Using Kafka to buffer scheduled jobs allows workers to consume tasks in an event-driven manner rather than relying on database polling. Traditional scheduling systems query a database for tasks that are due, which introduces read contention, increases query latency, and struggles to scale under high throughput. Instead, Kafka acts as a distributed queue where tasks are pushed to a topic as soon as they are ready, allowing workers to consume them instantly without polling overhead.

When a task is scheduled, it is first stored in a persistent store such as Redis Sorted Sets or a relational database with an execution timestamp. A lightweight dispatcher process continuously scans for tasks that are due and publishes them to Kafka, ensuring they are delivered to the appropriate consumers. Once a task is pushed to Kafka, workers subscribe to the topic and process tasks as soon as they arrive.
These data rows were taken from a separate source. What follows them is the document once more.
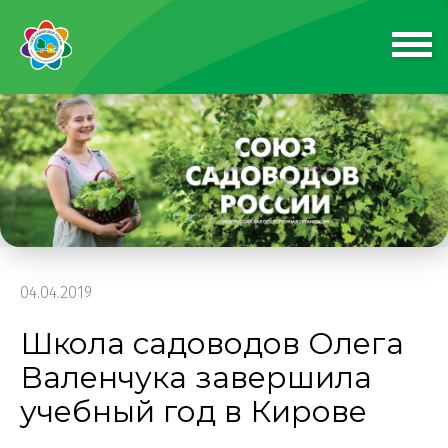
04.04.2019
Школа садоводов Олега
Валенчука завершила
учебный год в Кирове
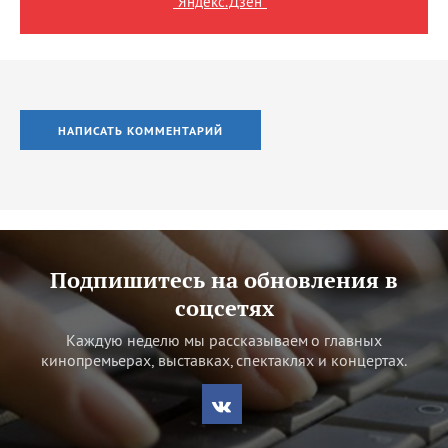
"Яндекс.Дзен"
НАПИСАТЬ КОММЕНТАРИЙ
Подпишитесь на обновления в
соцсетях
Каждую неделю мы рассказываем о главных
кинопремьерах, выставках, спектаклях и концертах.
This eliminates the delay of scheduled polling and reduces load on the database.

Kafka ensures task reliability through its retention mechanism, meaning if a worker crashes before completing a task, it can be reassigned to another worker without loss. Since Kafka partitions topics, it naturally distributes tasks across multiple consumers, allowing the system to scale dynamically by adding more workers. Fault tolerance is further enhanced by configuring consumers to commit task offsets only after successful execution, preventing task duplication.

Compared to polling a database, Kafka provides lower latency, better scalability, and built-in fault tolerance. The event-driven nature of the system means that workers process tasks as soon as they are due rather than waiting for a scheduled query to retrieve them. This architecture is ideal for handling high-throughput workloads efficiently without overwhelming a relational database.